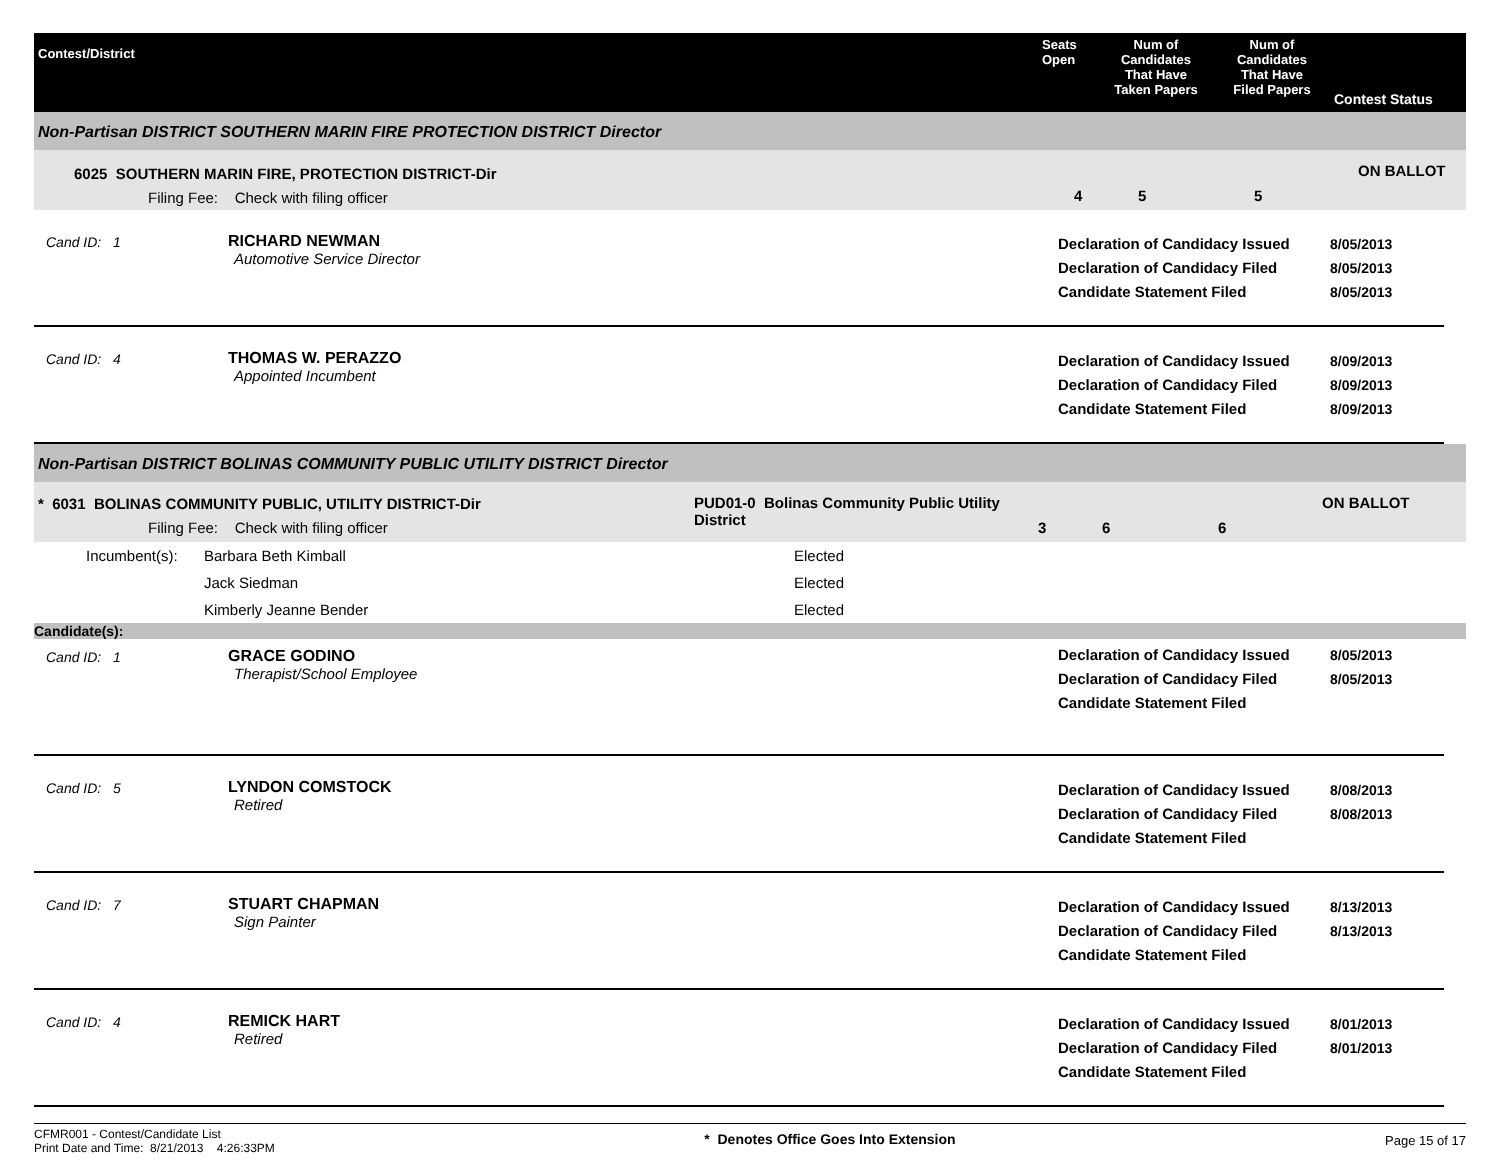Contest/District
Seats
Open
Num of
Candidates
That Have
Taken Papers
Num of
Candidates
That Have
Filed Papers
Contest Status
Non-Partisan DISTRICT SOUTHERN MARIN FIRE PROTECTION DISTRICT Director
6025 SOUTHERN MARIN FIRE, PROTECTION DISTRICT-Dir
Filing Fee: Check with filing officer
4 5 5
ON BALLOT
Cand ID: 1 RICHARD NEWMAN
Automotive Service Director
Declaration of Candidacy Issued
Declaration of Candidacy Filed
Candidate Statement Filed
8/05/2013
8/05/2013
8/05/2013
Cand ID: 4 THOMAS W. PERAZZO
Appointed Incumbent
Declaration of Candidacy Issued
Declaration of Candidacy Filed
Candidate Statement Filed
8/09/2013
8/09/2013
8/09/2013
Non-Partisan DISTRICT BOLINAS COMMUNITY PUBLIC UTILITY DISTRICT Director
* 6031 BOLINAS COMMUNITY PUBLIC, UTILITY DISTRICT-Dir
Filing Fee: Check with filing officer
PUD01-0 Bolinas Community Public Utility District
3 6 6
ON BALLOT
Incumbent(s): Barbara Beth Kimball Elected
Jack Siedman Elected
Kimberly Jeanne Bender Elected
Candidate(s):
Cand ID: 1 GRACE GODINO
Therapist/School Employee
Declaration of Candidacy Issued
Declaration of Candidacy Filed
Candidate Statement Filed
8/05/2013
8/05/2013
Cand ID: 5 LYNDON COMSTOCK
Retired
Declaration of Candidacy Issued
Declaration of Candidacy Filed
Candidate Statement Filed
8/08/2013
8/08/2013
Cand ID: 7 STUART CHAPMAN
Sign Painter
Declaration of Candidacy Issued
Declaration of Candidacy Filed
Candidate Statement Filed
8/13/2013
8/13/2013
Cand ID: 4 REMICK HART
Retired
Declaration of Candidacy Issued
Declaration of Candidacy Filed
Candidate Statement Filed
8/01/2013
8/01/2013
CFMR001 - Contest/Candidate List
Print Date and Time: 8/21/2013 4:26:33PM
* Denotes Office Goes Into Extension
Page 15 of 17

____________________

**YOUR OBJECTIVE**
Reproduce the full listing above verbatim, with no pictures included.

**ANSWER FOR THIS EXERCISE**
Contest/District
Seats
Open
Num of
Candidates
That Have
Taken Papers
Num of
Candidates
That Have
Filed Papers
Contest Status
Non-Partisan DISTRICT SOUTHERN MARIN FIRE PROTECTION DISTRICT Director
6025 SOUTHERN MARIN FIRE, PROTECTION DISTRICT-Dir
Filing Fee: Check with filing officer
4 5 5
ON BALLOT
Cand ID: 1 RICHARD NEWMAN
Automotive Service Director
Declaration of Candidacy Issued
Declaration of Candidacy Filed
Candidate Statement Filed
8/05/2013
8/05/2013
8/05/2013
Cand ID: 4 THOMAS W. PERAZZO
Appointed Incumbent
Declaration of Candidacy Issued
Declaration of Candidacy Filed
Candidate Statement Filed
8/09/2013
8/09/2013
8/09/2013
Non-Partisan DISTRICT BOLINAS COMMUNITY PUBLIC UTILITY DISTRICT Director
* 6031 BOLINAS COMMUNITY PUBLIC, UTILITY DISTRICT-Dir
Filing Fee: Check with filing officer
PUD01-0 Bolinas Community Public Utility District
3 6 6
ON BALLOT
Incumbent(s): Barbara Beth Kimball Elected
Jack Siedman Elected
Kimberly Jeanne Bender Elected
Candidate(s):
Cand ID: 1 GRACE GODINO
Therapist/School Employee
Declaration of Candidacy Issued
Declaration of Candidacy Filed
Candidate Statement Filed
8/05/2013
8/05/2013
Cand ID: 5 LYNDON COMSTOCK
Retired
Declaration of Candidacy Issued
Declaration of Candidacy Filed
Candidate Statement Filed
8/08/2013
8/08/2013
Cand ID: 7 STUART CHAPMAN
Sign Painter
Declaration of Candidacy Issued
Declaration of Candidacy Filed
Candidate Statement Filed
8/13/2013
8/13/2013
Cand ID: 4 REMICK HART
Retired
Declaration of Candidacy Issued
Declaration of Candidacy Filed
Candidate Statement Filed
8/01/2013
8/01/2013
CFMR001 - Contest/Candidate List
Print Date and Time: 8/21/2013 4:26:33PM
* Denotes Office Goes Into Extension
Page 15 of 17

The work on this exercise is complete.